Passage:
Financial planning for Gen Zers and Millennials requires a different approach than for older generations. These young adults often balance careers and income with student debt, buying a home, marriage, building families and saving for retirement, just to mention a few financial intentions. With only so much money and so many different expenses, Gen Zers and Millennials require guidance focused on their unique needs. Getting the right advice early on can make a huge difference in financial success later down the road.

Here are some tips to help young adults successfully navigate the financial challenges they may encounter as they move through life’s transitions:

Get Clear on Your Budget

The first step is to understand your cost of living and prioritize what matters most by balancing expenses with income. Gen Zers and Millennials can start by identifying fixed monthly expenses and tracking your spending for two months to gauge average costs. Subtract these from your after-tax income to see what’s left for debt payments, saving or other goals.

Prioritize Your Intentions

With only so much income, deciding how much to save for each of your financial intentions can be hard. Spend time prioritizing what is most important and when you’d like to achieve it. Use an online tool or a worksheet to outline goals for the next one, three and five years. Consider what progress would look like a year from now and focus your money on what’s most important now.

Using the information:
a) According to the financial planning passage, for how long should spending be tracked to gauge average costs?
b) Set down the stretch of the financial planning passage from "The first step" through "most important now.".

Given information:
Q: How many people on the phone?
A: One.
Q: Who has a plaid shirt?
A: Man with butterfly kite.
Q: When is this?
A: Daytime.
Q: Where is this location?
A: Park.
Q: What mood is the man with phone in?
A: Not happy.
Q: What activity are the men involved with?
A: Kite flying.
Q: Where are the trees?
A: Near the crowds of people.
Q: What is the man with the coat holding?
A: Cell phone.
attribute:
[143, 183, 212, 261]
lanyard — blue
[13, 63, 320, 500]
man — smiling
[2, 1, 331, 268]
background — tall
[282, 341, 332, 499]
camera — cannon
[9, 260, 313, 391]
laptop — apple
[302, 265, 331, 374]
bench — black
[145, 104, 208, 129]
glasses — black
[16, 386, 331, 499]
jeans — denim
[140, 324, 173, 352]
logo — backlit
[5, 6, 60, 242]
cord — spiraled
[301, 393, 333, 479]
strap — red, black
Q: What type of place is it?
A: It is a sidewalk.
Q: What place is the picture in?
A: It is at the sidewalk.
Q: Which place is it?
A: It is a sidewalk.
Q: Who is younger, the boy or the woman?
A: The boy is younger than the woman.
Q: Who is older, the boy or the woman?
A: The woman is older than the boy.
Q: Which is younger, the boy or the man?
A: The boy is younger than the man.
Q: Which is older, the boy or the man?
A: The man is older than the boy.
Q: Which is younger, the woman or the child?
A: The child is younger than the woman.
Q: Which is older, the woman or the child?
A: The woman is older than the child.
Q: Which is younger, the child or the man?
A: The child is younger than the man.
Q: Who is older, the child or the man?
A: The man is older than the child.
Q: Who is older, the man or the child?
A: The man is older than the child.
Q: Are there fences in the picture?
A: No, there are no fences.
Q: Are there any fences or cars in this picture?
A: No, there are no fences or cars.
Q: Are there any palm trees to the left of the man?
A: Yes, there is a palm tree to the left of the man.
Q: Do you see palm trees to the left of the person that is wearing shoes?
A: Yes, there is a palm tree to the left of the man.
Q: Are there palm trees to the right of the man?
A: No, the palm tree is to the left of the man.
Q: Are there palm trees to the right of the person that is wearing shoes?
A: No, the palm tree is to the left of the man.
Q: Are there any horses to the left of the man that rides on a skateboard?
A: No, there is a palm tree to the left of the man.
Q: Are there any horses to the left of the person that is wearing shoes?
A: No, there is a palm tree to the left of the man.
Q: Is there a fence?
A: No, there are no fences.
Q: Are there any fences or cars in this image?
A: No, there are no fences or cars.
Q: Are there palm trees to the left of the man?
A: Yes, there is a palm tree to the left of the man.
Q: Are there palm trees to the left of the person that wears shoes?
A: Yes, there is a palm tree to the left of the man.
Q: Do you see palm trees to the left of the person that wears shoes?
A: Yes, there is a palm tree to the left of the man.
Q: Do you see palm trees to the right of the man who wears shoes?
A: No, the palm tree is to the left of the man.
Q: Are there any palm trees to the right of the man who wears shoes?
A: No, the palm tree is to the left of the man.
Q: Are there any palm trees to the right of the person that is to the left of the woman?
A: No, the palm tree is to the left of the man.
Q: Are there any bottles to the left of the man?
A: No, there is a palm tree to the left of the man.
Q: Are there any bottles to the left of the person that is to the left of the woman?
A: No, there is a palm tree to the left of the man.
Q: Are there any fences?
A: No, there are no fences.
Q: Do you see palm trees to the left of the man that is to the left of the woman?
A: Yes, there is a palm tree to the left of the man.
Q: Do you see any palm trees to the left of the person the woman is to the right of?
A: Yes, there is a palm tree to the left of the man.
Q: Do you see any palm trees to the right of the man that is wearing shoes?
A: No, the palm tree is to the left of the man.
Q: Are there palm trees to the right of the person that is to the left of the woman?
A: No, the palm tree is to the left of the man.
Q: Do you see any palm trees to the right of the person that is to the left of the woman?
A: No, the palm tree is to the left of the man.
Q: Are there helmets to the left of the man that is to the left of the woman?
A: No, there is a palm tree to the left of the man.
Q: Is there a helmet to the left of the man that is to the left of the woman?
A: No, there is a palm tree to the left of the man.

Results in order:
a) For two months.

b)
The first step is to understand your cost of living and prioritize what matters most by balancing expenses with income. Gen Zers and Millennials can start by identifying fixed monthly expenses and tracking your spending for two months to gauge average costs. Subtract these from your after-tax income to see what’s left for debt payments, saving or other goals.

Prioritize Your Intentions

With only so much income, deciding how much to save for each of your financial intentions can be hard. Spend time prioritizing what is most important and when you’d like to achieve it. Use an online tool or a worksheet to outline goals for the next one, three and five years. Consider what progress would look like a year from now and focus your money on what’s most important now.